(Stored data entries)

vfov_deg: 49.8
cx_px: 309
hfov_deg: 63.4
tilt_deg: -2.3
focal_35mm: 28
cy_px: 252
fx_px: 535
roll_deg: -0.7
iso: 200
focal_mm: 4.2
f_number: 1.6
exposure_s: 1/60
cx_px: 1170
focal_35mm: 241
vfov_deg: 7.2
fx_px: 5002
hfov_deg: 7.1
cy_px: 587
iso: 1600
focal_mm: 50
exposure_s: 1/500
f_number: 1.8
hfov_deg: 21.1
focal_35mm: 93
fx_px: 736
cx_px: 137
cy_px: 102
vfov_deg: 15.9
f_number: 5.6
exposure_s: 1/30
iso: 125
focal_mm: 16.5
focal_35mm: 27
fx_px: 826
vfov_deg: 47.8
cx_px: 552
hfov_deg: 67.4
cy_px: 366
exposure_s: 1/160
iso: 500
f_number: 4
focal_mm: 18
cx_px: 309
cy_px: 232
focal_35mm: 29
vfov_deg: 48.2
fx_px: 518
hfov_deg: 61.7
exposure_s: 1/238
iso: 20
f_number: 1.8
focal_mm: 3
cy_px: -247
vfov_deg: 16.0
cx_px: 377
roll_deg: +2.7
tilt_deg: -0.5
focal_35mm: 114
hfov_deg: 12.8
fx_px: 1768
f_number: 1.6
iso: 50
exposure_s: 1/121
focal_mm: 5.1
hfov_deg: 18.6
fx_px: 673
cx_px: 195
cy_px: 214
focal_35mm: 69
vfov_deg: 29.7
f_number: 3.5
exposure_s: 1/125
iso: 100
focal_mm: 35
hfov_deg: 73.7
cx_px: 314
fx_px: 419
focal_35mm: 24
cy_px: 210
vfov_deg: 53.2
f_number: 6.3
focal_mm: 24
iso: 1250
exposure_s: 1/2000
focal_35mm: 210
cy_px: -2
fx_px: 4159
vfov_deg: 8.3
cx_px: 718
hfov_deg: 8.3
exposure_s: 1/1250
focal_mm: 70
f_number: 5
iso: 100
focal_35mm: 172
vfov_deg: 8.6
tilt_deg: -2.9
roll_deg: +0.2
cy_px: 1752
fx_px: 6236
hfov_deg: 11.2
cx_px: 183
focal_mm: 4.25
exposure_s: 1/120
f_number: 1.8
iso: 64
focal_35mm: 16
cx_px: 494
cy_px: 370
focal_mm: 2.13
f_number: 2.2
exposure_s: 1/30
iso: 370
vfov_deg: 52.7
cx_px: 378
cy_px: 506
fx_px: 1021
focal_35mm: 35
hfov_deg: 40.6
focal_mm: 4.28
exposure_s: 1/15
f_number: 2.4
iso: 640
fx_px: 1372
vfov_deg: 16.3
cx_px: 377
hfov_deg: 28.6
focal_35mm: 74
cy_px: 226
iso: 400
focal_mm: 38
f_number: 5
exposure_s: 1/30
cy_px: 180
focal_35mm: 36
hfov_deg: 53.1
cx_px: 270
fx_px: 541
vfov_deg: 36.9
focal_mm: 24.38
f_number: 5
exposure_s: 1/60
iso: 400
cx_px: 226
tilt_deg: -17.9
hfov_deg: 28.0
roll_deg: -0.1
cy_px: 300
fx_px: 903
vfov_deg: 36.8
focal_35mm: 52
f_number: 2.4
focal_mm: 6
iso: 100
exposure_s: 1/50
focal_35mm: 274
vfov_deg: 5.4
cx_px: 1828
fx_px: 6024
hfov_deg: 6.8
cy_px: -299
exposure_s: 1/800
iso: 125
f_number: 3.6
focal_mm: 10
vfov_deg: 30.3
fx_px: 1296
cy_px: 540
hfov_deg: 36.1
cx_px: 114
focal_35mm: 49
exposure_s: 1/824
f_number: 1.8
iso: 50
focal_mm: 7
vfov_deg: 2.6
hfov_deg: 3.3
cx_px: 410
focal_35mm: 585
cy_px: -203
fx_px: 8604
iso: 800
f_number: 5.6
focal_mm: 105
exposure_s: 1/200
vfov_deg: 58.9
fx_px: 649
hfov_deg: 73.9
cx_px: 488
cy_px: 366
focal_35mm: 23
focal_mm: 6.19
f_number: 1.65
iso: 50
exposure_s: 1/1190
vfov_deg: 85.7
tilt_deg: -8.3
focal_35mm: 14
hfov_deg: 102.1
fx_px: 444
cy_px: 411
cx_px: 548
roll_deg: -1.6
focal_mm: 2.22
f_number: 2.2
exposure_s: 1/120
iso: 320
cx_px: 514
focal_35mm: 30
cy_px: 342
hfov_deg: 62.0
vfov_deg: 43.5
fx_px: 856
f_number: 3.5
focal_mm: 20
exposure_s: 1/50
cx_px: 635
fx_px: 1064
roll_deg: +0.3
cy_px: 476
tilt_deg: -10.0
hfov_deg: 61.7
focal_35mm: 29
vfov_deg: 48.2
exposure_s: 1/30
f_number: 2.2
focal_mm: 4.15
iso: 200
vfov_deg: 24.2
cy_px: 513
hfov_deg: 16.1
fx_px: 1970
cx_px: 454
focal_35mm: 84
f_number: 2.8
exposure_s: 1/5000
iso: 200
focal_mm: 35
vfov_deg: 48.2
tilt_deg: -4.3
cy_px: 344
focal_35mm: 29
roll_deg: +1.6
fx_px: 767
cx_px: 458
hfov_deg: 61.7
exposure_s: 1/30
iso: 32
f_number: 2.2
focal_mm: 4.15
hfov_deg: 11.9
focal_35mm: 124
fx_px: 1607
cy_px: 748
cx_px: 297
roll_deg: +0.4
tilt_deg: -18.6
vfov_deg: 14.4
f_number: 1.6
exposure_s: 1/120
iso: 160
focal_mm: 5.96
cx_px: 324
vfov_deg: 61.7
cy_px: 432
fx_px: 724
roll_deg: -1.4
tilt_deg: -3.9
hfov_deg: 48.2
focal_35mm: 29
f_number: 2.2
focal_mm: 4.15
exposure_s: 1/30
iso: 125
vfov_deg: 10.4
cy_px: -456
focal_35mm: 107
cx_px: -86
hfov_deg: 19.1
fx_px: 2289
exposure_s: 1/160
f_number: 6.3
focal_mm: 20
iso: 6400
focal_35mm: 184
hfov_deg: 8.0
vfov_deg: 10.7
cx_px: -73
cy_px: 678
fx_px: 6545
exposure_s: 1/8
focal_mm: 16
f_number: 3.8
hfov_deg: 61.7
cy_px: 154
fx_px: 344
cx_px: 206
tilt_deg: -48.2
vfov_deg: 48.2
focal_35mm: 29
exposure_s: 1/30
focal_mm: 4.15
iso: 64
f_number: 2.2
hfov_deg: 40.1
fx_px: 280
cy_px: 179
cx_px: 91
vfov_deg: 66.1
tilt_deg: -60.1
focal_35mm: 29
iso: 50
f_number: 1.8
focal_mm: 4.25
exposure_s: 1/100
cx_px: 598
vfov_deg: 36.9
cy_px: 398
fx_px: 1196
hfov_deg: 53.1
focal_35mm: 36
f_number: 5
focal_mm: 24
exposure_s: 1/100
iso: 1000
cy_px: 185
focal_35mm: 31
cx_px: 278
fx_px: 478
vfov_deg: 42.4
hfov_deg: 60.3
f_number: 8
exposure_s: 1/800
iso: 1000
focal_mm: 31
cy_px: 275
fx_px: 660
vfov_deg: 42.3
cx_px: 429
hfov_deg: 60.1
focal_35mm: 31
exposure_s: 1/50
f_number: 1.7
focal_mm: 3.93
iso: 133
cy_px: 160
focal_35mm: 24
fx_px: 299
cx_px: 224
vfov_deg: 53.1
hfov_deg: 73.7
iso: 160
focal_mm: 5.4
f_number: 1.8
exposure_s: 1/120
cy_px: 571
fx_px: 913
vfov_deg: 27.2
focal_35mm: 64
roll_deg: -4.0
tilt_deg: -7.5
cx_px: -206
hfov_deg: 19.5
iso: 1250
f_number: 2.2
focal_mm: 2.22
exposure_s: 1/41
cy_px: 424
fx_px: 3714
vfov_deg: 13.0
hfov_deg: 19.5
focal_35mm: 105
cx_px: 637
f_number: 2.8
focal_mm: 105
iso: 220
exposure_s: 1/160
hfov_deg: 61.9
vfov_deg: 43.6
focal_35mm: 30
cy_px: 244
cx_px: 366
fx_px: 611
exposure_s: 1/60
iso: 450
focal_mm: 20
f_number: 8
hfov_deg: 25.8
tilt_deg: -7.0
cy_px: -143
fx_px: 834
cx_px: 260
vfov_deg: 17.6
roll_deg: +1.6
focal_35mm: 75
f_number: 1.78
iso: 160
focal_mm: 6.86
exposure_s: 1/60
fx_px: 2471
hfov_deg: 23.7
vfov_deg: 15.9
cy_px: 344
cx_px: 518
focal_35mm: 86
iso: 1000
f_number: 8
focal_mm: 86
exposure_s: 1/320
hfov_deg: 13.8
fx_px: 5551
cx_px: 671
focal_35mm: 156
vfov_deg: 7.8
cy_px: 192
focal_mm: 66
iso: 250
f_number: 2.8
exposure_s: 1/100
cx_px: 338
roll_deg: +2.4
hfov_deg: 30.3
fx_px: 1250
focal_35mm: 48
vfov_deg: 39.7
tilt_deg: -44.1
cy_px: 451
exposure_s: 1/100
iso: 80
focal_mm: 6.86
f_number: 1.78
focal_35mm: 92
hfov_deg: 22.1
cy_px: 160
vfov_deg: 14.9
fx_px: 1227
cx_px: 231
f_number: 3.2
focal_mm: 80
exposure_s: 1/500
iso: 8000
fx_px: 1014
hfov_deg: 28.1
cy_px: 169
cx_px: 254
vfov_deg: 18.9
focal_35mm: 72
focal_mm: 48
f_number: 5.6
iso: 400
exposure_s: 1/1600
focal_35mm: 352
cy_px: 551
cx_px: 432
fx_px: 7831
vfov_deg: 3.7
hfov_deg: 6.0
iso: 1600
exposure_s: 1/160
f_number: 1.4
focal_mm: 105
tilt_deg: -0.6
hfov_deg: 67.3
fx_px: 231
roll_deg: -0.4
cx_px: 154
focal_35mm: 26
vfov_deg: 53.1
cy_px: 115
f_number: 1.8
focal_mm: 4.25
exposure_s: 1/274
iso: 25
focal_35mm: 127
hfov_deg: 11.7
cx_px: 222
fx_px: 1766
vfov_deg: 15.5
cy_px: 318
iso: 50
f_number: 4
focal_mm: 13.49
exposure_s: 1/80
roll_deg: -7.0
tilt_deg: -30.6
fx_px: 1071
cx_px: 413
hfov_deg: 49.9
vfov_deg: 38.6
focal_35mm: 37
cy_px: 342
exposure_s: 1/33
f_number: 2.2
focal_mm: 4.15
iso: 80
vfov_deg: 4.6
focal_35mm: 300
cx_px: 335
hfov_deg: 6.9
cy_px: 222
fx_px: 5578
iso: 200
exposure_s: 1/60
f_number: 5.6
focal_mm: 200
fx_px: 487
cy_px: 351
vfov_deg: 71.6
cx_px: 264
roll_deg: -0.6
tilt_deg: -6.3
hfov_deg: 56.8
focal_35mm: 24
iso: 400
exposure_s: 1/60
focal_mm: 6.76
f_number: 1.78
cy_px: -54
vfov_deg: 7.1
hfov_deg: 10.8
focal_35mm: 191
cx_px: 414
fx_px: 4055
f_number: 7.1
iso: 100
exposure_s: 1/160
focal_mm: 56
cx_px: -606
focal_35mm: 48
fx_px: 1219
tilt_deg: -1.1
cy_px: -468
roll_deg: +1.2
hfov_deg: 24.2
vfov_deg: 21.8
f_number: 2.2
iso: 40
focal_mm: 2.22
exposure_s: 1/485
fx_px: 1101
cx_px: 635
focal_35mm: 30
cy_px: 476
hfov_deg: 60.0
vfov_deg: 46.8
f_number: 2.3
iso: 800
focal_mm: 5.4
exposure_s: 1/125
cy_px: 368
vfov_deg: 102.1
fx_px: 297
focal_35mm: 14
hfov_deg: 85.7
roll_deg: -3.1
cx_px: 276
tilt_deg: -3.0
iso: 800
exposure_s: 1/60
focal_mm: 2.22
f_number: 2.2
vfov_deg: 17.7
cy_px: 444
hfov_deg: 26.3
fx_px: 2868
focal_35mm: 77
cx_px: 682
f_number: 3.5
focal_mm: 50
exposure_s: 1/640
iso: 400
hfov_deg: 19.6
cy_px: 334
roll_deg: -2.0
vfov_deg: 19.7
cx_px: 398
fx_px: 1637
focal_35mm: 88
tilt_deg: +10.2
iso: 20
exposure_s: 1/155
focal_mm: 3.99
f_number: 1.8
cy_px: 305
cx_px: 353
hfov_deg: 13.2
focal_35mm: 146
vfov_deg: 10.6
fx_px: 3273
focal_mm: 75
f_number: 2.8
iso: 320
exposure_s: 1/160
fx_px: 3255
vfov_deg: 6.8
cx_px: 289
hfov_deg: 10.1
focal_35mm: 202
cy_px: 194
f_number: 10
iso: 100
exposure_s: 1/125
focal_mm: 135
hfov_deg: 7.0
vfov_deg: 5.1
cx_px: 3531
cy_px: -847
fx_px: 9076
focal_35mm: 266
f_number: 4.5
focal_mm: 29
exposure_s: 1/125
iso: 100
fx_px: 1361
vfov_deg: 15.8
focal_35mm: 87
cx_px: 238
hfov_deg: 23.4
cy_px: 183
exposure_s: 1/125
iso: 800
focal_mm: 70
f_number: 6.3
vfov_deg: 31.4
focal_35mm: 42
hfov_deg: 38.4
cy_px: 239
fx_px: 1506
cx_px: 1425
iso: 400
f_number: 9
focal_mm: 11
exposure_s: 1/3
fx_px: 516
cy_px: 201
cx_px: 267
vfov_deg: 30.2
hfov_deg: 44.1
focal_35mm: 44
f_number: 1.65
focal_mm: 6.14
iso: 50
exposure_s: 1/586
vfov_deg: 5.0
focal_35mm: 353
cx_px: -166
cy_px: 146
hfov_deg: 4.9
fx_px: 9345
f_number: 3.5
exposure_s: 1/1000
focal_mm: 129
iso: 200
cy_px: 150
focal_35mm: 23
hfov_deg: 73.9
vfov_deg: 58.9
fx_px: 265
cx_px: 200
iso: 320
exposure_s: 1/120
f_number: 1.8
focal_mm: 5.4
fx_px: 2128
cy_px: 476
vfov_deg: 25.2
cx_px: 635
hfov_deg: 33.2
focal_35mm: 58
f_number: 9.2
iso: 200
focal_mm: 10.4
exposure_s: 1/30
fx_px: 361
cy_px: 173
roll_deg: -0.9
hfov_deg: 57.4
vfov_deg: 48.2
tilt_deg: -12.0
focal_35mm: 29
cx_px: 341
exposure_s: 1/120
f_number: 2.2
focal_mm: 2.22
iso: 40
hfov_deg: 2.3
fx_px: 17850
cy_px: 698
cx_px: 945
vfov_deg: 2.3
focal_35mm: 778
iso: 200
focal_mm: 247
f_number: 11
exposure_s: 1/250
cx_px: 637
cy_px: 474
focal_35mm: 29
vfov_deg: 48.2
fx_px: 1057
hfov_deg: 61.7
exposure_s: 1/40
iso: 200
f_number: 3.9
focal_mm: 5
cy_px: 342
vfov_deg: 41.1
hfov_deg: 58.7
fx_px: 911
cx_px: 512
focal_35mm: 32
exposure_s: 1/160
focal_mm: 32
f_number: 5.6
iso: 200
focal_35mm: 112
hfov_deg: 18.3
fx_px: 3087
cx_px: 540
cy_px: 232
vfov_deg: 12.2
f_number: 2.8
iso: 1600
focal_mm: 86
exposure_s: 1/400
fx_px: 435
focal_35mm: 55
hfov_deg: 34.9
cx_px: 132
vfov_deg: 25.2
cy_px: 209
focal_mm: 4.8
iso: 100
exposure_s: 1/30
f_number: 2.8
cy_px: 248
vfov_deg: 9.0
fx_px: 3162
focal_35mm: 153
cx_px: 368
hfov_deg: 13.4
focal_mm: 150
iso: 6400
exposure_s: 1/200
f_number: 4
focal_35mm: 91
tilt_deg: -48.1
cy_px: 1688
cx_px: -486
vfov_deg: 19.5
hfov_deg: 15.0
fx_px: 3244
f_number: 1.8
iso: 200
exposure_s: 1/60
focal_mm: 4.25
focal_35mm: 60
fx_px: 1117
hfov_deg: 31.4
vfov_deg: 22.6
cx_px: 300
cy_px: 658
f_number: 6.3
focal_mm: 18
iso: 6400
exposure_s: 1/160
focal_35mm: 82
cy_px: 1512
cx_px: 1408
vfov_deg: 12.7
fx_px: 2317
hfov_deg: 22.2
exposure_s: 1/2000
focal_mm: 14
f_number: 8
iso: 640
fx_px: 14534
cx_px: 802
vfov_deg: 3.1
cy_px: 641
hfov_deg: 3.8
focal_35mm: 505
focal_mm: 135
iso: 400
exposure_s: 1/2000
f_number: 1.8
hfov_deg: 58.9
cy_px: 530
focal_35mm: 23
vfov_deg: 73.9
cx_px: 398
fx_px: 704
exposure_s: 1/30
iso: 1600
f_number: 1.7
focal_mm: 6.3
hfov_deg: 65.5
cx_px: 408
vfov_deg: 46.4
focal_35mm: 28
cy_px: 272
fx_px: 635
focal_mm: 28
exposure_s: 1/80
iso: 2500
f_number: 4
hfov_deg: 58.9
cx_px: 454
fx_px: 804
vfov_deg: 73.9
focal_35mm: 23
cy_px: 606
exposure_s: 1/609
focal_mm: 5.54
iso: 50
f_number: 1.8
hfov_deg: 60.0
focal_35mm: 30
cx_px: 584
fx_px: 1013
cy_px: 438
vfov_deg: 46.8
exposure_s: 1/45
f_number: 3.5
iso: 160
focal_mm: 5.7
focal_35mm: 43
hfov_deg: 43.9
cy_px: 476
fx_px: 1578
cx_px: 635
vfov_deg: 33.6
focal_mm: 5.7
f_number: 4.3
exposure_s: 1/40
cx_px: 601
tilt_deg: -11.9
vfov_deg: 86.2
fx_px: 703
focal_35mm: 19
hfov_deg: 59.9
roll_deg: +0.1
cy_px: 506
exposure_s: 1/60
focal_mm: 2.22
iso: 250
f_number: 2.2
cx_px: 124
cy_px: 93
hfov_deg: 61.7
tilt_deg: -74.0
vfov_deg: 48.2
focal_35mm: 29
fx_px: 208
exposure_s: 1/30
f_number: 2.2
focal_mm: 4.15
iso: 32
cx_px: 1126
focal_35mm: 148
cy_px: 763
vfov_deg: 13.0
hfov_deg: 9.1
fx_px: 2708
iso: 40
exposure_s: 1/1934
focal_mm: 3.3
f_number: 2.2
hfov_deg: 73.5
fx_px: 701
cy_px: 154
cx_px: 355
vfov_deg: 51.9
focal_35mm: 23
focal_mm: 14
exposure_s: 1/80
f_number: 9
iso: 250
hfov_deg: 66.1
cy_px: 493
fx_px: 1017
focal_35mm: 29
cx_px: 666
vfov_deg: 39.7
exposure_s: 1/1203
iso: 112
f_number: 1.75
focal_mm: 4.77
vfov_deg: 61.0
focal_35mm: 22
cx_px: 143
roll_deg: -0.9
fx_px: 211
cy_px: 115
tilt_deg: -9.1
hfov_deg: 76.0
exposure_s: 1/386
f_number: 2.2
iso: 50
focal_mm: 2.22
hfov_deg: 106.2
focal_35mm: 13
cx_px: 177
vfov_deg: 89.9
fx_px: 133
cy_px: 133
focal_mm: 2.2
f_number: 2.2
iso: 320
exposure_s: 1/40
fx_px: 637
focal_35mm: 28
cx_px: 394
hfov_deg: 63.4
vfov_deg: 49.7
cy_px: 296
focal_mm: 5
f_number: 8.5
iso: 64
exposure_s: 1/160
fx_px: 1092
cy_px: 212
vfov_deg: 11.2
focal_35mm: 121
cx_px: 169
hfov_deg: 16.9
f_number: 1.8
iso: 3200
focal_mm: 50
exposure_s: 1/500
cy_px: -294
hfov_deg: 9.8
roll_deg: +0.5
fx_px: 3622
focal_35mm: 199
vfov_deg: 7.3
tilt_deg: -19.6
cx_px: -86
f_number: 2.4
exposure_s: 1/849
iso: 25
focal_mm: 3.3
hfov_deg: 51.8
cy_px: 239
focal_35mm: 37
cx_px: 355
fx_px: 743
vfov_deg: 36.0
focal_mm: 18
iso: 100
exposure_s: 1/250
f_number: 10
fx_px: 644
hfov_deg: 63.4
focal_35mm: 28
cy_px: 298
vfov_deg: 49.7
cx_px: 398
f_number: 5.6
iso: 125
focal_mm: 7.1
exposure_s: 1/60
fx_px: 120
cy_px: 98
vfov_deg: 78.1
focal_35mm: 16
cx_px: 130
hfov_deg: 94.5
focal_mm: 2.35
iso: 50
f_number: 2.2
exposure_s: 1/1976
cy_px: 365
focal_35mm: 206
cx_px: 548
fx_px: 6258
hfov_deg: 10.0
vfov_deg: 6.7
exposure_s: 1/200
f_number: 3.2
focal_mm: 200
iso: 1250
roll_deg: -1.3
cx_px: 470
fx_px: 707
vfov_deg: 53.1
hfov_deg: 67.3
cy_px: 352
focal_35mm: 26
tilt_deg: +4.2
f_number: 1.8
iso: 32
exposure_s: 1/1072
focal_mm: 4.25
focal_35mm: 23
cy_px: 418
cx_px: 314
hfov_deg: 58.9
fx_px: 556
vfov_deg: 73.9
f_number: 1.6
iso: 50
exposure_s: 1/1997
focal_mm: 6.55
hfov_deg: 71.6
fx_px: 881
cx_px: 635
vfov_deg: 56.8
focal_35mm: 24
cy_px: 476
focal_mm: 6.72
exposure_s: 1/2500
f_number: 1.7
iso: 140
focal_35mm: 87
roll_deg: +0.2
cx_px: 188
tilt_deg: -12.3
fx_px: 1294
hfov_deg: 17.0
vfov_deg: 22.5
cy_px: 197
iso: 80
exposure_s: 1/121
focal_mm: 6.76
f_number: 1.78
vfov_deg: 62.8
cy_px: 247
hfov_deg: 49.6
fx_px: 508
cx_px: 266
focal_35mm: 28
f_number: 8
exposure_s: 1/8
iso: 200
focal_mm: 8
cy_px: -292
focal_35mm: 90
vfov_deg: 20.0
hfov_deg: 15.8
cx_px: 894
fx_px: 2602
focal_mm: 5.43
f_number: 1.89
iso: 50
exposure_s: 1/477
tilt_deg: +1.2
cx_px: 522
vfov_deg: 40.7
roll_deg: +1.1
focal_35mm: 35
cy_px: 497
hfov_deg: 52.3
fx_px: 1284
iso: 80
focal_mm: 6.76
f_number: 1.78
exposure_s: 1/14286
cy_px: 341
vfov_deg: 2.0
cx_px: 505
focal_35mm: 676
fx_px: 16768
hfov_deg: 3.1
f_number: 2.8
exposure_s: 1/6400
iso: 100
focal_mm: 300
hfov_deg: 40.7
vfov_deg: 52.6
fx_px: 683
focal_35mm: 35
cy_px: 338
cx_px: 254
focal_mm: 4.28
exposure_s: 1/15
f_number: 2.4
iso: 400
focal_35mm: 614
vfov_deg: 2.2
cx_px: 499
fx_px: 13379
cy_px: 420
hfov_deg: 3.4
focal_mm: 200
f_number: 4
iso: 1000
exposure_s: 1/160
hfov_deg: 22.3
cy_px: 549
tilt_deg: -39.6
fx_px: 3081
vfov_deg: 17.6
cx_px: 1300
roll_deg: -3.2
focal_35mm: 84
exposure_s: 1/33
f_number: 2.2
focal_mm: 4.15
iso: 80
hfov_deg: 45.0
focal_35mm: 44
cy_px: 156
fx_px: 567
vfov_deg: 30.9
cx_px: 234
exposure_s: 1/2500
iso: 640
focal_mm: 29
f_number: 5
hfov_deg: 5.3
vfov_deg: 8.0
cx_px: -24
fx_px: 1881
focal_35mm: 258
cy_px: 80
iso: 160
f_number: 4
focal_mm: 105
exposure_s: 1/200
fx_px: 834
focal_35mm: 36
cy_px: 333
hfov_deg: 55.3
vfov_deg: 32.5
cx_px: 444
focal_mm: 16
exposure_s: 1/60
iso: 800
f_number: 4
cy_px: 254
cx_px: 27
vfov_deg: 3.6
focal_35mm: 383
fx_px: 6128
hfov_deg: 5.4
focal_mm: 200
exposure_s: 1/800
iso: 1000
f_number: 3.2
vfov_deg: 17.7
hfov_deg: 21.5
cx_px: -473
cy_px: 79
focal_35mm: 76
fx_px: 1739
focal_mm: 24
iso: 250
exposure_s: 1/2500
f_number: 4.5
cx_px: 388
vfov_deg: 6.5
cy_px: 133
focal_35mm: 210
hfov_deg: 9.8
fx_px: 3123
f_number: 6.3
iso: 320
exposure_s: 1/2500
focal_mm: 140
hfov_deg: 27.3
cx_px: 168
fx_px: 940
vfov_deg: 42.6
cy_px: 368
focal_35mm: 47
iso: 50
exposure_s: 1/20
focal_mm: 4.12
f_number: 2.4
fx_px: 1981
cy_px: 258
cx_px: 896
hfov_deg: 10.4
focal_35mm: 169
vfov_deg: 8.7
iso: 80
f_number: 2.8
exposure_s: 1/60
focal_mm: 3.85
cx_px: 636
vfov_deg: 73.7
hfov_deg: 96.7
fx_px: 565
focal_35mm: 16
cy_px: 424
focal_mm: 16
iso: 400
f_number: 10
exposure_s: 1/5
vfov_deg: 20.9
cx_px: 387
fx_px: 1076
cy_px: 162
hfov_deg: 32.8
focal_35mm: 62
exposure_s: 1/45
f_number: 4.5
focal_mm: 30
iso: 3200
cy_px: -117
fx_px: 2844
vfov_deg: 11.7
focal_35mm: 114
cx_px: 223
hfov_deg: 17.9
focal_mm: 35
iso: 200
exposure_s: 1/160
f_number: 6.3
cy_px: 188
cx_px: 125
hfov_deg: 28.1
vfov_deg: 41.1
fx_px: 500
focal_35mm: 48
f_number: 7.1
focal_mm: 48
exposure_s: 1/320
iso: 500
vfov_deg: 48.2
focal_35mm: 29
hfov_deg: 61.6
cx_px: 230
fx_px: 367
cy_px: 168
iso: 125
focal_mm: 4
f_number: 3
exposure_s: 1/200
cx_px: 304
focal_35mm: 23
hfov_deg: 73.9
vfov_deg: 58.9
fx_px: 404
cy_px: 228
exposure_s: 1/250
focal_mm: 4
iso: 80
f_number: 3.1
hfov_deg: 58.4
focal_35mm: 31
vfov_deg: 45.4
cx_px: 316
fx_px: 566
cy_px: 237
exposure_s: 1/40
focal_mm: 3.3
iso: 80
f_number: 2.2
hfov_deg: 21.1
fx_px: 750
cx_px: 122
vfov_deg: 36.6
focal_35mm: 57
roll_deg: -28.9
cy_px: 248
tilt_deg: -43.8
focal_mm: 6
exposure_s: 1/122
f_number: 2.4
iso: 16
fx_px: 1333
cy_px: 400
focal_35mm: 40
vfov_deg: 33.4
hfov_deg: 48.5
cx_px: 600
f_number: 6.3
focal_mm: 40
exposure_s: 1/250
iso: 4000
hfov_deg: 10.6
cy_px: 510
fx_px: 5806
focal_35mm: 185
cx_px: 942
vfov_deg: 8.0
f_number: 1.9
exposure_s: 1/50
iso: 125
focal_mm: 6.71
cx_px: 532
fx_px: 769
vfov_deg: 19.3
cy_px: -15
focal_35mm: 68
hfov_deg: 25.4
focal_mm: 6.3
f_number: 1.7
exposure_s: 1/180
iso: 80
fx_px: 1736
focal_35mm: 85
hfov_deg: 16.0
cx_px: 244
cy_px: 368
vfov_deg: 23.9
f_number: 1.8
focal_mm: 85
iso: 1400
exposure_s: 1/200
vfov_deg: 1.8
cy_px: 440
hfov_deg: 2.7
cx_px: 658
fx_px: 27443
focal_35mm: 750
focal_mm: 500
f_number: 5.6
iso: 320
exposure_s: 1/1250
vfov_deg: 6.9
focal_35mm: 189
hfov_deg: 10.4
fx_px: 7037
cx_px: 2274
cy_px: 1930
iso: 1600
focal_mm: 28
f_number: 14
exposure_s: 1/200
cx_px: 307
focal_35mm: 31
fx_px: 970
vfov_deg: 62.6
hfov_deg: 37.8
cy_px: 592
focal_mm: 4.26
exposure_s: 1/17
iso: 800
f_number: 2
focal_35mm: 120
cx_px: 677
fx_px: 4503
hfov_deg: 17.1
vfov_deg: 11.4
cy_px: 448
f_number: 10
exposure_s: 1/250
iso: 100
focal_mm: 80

• Exercise aim: Retype exactly, please, only the lines of the entries that run from the one containing "focal_mm: 6.71" to the last.

• Finished exercise:
focal_mm: 6.71
cx_px: 532
fx_px: 769
vfov_deg: 19.3
cy_px: -15
focal_35mm: 68
hfov_deg: 25.4
focal_mm: 6.3
f_number: 1.7
exposure_s: 1/180
iso: 80
fx_px: 1736
focal_35mm: 85
hfov_deg: 16.0
cx_px: 244
cy_px: 368
vfov_deg: 23.9
f_number: 1.8
focal_mm: 85
iso: 1400
exposure_s: 1/200
vfov_deg: 1.8
cy_px: 440
hfov_deg: 2.7
cx_px: 658
fx_px: 27443
focal_35mm: 750
focal_mm: 500
f_number: 5.6
iso: 320
exposure_s: 1/1250
vfov_deg: 6.9
focal_35mm: 189
hfov_deg: 10.4
fx_px: 7037
cx_px: 2274
cy_px: 1930
iso: 1600
focal_mm: 28
f_number: 14
exposure_s: 1/200
cx_px: 307
focal_35mm: 31
fx_px: 970
vfov_deg: 62.6
hfov_deg: 37.8
cy_px: 592
focal_mm: 4.26
exposure_s: 1/17
iso: 800
f_number: 2
focal_35mm: 120
cx_px: 677
fx_px: 4503
hfov_deg: 17.1
vfov_deg: 11.4
cy_px: 448
f_number: 10
exposure_s: 1/250
iso: 100
focal_mm: 80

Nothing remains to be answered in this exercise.